#### Extracted material:
────────────────
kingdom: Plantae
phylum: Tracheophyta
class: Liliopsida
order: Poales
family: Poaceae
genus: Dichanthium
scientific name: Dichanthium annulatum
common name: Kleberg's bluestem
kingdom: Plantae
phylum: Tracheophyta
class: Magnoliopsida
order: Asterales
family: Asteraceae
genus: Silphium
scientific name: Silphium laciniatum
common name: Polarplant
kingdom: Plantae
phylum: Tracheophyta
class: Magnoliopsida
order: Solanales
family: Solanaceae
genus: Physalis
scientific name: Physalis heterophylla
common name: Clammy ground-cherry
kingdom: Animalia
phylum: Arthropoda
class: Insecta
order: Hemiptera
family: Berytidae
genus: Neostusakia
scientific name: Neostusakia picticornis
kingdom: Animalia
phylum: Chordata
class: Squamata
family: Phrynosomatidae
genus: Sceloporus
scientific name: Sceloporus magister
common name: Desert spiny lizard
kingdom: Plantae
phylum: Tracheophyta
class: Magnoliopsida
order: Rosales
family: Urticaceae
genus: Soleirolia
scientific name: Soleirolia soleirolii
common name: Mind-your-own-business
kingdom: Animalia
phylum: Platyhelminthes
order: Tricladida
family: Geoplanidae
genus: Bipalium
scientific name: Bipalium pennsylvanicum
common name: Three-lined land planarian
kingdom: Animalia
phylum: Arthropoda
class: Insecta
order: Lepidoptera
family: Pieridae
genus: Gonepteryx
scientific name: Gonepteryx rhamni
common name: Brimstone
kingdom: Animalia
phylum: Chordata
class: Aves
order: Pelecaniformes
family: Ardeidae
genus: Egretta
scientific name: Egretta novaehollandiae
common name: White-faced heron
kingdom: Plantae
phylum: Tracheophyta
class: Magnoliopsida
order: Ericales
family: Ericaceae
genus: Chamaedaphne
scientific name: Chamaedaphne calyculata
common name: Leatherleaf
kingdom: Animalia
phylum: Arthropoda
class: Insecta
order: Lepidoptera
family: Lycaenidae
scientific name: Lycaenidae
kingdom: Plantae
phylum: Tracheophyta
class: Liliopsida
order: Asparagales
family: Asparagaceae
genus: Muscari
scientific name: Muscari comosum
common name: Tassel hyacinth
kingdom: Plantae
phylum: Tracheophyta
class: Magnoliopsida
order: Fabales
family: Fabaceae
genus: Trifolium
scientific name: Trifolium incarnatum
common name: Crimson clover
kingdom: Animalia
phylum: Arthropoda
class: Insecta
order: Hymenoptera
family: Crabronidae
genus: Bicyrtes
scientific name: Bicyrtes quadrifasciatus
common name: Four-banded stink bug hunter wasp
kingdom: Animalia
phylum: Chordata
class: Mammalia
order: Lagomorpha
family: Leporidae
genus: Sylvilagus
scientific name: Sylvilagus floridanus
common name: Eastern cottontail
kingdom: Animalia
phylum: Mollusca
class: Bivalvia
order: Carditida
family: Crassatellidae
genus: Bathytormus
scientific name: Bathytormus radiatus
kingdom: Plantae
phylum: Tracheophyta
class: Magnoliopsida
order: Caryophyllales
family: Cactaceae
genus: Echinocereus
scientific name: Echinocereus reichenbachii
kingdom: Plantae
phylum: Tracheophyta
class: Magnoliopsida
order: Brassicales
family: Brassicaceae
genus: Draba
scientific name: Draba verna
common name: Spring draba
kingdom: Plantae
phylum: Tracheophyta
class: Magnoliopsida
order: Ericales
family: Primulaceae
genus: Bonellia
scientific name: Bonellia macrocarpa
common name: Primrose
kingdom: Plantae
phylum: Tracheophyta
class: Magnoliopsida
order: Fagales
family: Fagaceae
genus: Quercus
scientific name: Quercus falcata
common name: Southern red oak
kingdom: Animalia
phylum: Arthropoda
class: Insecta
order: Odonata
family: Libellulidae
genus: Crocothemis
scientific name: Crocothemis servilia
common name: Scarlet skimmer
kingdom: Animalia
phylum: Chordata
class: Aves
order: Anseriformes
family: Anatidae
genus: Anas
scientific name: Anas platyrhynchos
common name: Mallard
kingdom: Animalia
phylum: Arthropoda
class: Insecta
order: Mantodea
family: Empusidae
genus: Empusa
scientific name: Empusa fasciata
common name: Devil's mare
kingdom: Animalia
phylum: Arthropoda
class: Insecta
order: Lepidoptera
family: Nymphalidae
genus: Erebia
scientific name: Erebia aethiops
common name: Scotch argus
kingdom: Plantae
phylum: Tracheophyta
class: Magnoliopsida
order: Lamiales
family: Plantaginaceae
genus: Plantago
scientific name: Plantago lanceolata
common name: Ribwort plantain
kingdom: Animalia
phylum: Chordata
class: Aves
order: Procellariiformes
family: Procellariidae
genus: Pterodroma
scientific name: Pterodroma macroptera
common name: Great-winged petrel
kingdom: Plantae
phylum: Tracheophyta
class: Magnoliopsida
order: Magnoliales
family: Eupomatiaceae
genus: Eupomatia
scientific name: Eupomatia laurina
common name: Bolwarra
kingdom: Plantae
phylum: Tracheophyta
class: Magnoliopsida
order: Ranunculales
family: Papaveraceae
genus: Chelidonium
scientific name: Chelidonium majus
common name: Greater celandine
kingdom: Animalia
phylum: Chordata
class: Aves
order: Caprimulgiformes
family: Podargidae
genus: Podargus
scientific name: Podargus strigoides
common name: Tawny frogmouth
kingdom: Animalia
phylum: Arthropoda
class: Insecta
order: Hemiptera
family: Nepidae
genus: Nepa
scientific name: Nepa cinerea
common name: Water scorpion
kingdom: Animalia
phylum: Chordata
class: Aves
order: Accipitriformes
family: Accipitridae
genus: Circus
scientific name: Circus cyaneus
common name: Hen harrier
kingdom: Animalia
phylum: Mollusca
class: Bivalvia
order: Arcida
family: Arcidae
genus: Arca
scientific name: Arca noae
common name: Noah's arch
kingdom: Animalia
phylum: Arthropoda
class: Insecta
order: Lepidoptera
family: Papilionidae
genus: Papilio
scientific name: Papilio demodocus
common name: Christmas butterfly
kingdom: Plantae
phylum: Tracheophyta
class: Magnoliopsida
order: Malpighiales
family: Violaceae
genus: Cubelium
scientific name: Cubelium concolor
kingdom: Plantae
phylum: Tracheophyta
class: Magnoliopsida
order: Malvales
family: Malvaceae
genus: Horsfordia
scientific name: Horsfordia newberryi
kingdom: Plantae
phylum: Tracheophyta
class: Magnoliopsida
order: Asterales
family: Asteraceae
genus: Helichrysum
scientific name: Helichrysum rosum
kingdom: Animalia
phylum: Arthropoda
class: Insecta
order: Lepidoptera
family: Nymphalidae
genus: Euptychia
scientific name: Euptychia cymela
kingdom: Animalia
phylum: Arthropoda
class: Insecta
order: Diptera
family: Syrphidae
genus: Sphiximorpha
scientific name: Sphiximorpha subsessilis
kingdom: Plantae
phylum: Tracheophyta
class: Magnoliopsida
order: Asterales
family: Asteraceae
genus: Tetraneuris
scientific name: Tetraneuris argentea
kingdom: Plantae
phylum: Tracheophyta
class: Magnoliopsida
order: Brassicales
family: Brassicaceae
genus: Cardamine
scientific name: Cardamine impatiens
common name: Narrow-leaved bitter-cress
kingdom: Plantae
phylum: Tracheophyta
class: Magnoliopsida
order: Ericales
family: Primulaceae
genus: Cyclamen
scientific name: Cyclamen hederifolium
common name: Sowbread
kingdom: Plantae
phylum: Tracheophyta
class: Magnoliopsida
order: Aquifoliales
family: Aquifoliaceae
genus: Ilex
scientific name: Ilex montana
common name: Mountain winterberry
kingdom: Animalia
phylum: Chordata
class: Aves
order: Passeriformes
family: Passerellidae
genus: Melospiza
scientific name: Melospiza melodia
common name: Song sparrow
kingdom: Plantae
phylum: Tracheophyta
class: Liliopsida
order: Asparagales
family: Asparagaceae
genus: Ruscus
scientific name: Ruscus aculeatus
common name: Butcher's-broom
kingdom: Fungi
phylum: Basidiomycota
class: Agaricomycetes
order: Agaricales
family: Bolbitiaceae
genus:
────────────────
#### Do this:
In the stretch of entries from the start through the line that contains "scientific name: Bipalium pennsylvanicum", change "common name" to "vernacular name" everywhere it appears. Give back only those lines, with everything else unchanged.

#### Exercise solution:
kingdom: Plantae
phylum: Tracheophyta
class: Liliopsida
order: Poales
family: Poaceae
genus: Dichanthium
scientific name: Dichanthium annulatum
vernacular name: Kleberg's bluestem
kingdom: Plantae
phylum: Tracheophyta
class: Magnoliopsida
order: Asterales
family: Asteraceae
genus: Silphium
scientific name: Silphium laciniatum
vernacular name: Polarplant
kingdom: Plantae
phylum: Tracheophyta
class: Magnoliopsida
order: Solanales
family: Solanaceae
genus: Physalis
scientific name: Physalis heterophylla
vernacular name: Clammy ground-cherry
kingdom: Animalia
phylum: Arthropoda
class: Insecta
order: Hemiptera
family: Berytidae
genus: Neostusakia
scientific name: Neostusakia picticornis
kingdom: Animalia
phylum: Chordata
class: Squamata
family: Phrynosomatidae
genus: Sceloporus
scientific name: Sceloporus magister
vernacular name: Desert spiny lizard
kingdom: Plantae
phylum: Tracheophyta
class: Magnoliopsida
order: Rosales
family: Urticaceae
genus: Soleirolia
scientific name: Soleirolia soleirolii
vernacular name: Mind-your-own-business
kingdom: Animalia
phylum: Platyhelminthes
order: Tricladida
family: Geoplanidae
genus: Bipalium
scientific name: Bipalium pennsylvanicum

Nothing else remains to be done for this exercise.